Work item: The records beneath should be restated word for word.

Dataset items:
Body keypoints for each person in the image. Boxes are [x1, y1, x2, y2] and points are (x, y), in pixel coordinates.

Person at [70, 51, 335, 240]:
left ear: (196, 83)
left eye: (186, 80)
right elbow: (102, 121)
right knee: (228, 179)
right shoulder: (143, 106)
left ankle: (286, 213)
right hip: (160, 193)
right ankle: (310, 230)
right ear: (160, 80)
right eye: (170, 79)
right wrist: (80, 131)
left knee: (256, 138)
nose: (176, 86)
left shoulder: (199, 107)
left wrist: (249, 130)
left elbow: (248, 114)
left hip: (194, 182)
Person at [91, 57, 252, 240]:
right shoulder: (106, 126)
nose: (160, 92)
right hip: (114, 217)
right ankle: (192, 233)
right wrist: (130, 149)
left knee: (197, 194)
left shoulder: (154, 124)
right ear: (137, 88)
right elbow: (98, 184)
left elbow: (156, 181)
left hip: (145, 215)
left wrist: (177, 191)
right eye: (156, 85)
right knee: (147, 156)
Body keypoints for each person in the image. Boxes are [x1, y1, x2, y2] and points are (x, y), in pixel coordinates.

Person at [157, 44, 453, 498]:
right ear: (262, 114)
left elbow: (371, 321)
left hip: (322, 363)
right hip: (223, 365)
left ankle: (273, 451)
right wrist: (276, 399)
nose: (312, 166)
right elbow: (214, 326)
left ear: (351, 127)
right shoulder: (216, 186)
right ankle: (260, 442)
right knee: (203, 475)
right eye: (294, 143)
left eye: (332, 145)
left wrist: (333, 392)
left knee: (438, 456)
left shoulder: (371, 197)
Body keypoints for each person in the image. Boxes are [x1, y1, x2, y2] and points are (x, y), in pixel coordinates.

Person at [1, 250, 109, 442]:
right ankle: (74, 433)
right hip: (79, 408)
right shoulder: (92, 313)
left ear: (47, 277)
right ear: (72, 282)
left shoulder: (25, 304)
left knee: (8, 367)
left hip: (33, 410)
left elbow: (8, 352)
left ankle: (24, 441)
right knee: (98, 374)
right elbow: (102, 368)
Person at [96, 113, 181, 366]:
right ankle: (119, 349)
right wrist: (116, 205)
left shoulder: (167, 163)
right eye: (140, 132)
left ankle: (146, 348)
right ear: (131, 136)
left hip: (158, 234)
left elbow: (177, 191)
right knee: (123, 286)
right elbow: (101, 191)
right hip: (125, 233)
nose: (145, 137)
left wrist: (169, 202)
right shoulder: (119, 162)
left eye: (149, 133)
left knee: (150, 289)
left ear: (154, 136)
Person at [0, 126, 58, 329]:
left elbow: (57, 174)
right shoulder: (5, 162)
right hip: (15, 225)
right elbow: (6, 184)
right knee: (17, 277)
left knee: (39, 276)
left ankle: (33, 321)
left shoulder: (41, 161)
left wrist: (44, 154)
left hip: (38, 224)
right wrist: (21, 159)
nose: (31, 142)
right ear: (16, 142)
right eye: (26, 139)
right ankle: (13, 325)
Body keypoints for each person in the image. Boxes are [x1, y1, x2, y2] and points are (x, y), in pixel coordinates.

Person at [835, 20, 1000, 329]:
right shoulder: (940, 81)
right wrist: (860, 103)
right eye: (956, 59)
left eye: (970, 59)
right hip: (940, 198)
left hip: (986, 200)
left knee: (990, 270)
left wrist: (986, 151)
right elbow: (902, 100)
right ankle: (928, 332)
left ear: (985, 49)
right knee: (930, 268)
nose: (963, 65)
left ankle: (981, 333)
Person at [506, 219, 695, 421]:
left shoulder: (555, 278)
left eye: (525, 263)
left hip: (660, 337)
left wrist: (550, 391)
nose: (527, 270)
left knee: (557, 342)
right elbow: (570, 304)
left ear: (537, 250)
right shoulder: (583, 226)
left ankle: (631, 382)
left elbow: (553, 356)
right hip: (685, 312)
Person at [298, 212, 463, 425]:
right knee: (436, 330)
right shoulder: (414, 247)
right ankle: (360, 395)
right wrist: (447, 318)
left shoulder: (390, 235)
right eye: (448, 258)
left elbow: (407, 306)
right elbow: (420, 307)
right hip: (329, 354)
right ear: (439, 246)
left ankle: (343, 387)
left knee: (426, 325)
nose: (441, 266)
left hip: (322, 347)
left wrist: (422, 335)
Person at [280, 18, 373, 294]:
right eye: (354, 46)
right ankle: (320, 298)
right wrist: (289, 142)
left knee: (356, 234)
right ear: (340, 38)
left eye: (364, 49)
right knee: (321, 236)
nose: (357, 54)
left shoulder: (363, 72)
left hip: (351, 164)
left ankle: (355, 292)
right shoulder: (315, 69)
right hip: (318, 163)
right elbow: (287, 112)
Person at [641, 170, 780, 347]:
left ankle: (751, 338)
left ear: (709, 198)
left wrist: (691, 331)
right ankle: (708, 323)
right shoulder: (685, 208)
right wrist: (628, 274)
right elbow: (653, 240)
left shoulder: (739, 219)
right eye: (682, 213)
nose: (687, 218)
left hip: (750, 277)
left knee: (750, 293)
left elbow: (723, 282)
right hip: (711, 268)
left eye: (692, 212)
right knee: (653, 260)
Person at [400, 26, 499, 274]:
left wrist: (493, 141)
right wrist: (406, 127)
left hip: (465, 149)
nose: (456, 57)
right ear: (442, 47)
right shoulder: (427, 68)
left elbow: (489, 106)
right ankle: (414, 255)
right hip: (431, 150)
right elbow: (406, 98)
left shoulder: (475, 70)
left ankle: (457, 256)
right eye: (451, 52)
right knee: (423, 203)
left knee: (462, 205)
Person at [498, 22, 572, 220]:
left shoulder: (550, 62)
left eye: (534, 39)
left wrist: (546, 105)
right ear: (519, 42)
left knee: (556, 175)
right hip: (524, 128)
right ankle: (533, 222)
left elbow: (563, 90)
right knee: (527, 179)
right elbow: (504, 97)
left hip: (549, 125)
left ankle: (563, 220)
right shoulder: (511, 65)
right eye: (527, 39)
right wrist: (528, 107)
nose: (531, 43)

Output for this exercise:
Body keypoints for each person in the image. Boxes are [x1, y1, x2, y2] and points are (x, y), in pixel coordinates.

Person at [70, 51, 335, 240]:
left ear: (196, 83)
left eye: (186, 80)
right elbow: (102, 121)
right knee: (228, 179)
right shoulder: (143, 106)
left ankle: (286, 213)
right hip: (160, 193)
right ankle: (310, 230)
right ear: (160, 80)
right eye: (170, 79)
right wrist: (80, 131)
left knee: (256, 138)
nose: (176, 86)
left shoulder: (199, 107)
left wrist: (249, 130)
left elbow: (248, 114)
left hip: (194, 182)
Person at [91, 57, 252, 240]:
right shoulder: (106, 126)
nose: (160, 92)
right hip: (114, 217)
right ankle: (192, 233)
right wrist: (130, 149)
left knee: (197, 194)
left shoulder: (154, 124)
right ear: (137, 88)
right elbow: (98, 184)
left elbow: (156, 181)
left hip: (145, 215)
left wrist: (177, 191)
right eye: (156, 85)
right knee: (147, 156)
Body keypoints for each person in the image. Boxes are [x1, y1, x2, y2] and points are (x, y), in pixel coordinates.

Person at [157, 44, 453, 498]:
right ear: (262, 114)
left elbow: (371, 321)
left hip: (322, 363)
right hip: (223, 365)
left ankle: (273, 451)
right wrist: (276, 399)
nose: (312, 166)
right elbow: (214, 326)
left ear: (351, 127)
right shoulder: (216, 186)
right ankle: (260, 442)
right knee: (203, 475)
right eye: (294, 143)
left eye: (332, 145)
left wrist: (333, 392)
left knee: (438, 456)
left shoulder: (371, 197)
Body keypoints for each person in the image. Boxes are [x1, y1, x2, y2] and points are (x, y), in pixel coordinates.

Person at [1, 250, 109, 442]:
right ankle: (74, 433)
right hip: (79, 408)
right shoulder: (92, 313)
left ear: (47, 277)
right ear: (72, 282)
left shoulder: (25, 304)
left knee: (8, 367)
left hip: (33, 410)
left elbow: (8, 352)
left ankle: (24, 441)
right knee: (98, 374)
right elbow: (102, 368)
Person at [96, 113, 181, 366]:
right ankle: (119, 349)
right wrist: (116, 205)
left shoulder: (167, 163)
right eye: (140, 132)
left ankle: (146, 348)
right ear: (131, 136)
left hip: (158, 234)
left elbow: (177, 191)
right knee: (123, 286)
right elbow: (101, 191)
right hip: (125, 233)
nose: (145, 137)
left wrist: (169, 202)
right shoulder: (119, 162)
left eye: (149, 133)
left knee: (150, 289)
left ear: (154, 136)
Person at [0, 126, 58, 329]:
left elbow: (57, 174)
right shoulder: (5, 162)
right hip: (15, 225)
right elbow: (6, 184)
right knee: (17, 277)
left knee: (39, 276)
left ankle: (33, 321)
left shoulder: (41, 161)
left wrist: (44, 154)
left hip: (38, 224)
right wrist: (21, 159)
nose: (31, 142)
right ear: (16, 142)
right eye: (26, 139)
right ankle: (13, 325)
Body keypoints for each person in the image. Boxes are [x1, y1, x2, y2] and points are (x, y), in pixel coordinates.

Person at [835, 20, 1000, 329]:
right shoulder: (940, 81)
right wrist: (860, 103)
right eye: (956, 59)
left eye: (970, 59)
right hip: (940, 198)
left hip: (986, 200)
left knee: (990, 270)
left wrist: (986, 151)
right elbow: (902, 100)
right ankle: (928, 332)
left ear: (985, 49)
right knee: (930, 268)
nose: (963, 65)
left ankle: (981, 333)
Person at [506, 219, 695, 421]:
left shoulder: (555, 278)
left eye: (525, 263)
left hip: (660, 337)
left wrist: (550, 391)
nose: (527, 270)
left knee: (557, 342)
right elbow: (570, 304)
left ear: (537, 250)
right shoulder: (583, 226)
left ankle: (631, 382)
left elbow: (553, 356)
right hip: (685, 312)
Person at [298, 212, 463, 425]:
right knee: (436, 330)
right shoulder: (414, 247)
right ankle: (360, 395)
right wrist: (447, 318)
left shoulder: (390, 235)
right eye: (448, 258)
left elbow: (407, 306)
right elbow: (420, 307)
right hip: (329, 354)
right ear: (439, 246)
left ankle: (343, 387)
left knee: (426, 325)
nose: (441, 266)
left hip: (322, 347)
left wrist: (422, 335)
Person at [280, 18, 373, 294]:
right eye: (354, 46)
right ankle: (320, 298)
right wrist: (289, 142)
left knee: (356, 234)
right ear: (340, 38)
left eye: (364, 49)
right knee: (321, 236)
nose: (357, 54)
left shoulder: (363, 72)
left hip: (351, 164)
left ankle: (355, 292)
right shoulder: (315, 69)
right hip: (318, 163)
right elbow: (287, 112)
Person at [641, 170, 780, 347]:
left ankle: (751, 338)
left ear: (709, 198)
left wrist: (691, 331)
right ankle: (708, 323)
right shoulder: (685, 208)
right wrist: (628, 274)
right elbow: (653, 240)
left shoulder: (739, 219)
right eye: (682, 213)
nose: (687, 218)
left hip: (750, 277)
left knee: (750, 293)
left elbow: (723, 282)
right hip: (711, 268)
left eye: (692, 212)
right knee: (653, 260)
Person at [400, 26, 499, 274]:
left wrist: (493, 141)
right wrist: (406, 127)
left hip: (465, 149)
nose: (456, 57)
right ear: (442, 47)
right shoulder: (427, 68)
left elbow: (489, 106)
right ankle: (414, 255)
right hip: (431, 150)
right elbow: (406, 98)
left shoulder: (475, 70)
left ankle: (457, 256)
right eye: (451, 52)
right knee: (423, 203)
left knee: (462, 205)
Person at [498, 22, 572, 220]:
left shoulder: (550, 62)
left eye: (534, 39)
left wrist: (546, 105)
right ear: (519, 42)
left knee: (556, 175)
right hip: (524, 128)
right ankle: (533, 222)
left elbow: (563, 90)
right knee: (527, 179)
right elbow: (504, 97)
left hip: (549, 125)
left ankle: (563, 220)
right shoulder: (511, 65)
right eye: (527, 39)
right wrist: (528, 107)
nose: (531, 43)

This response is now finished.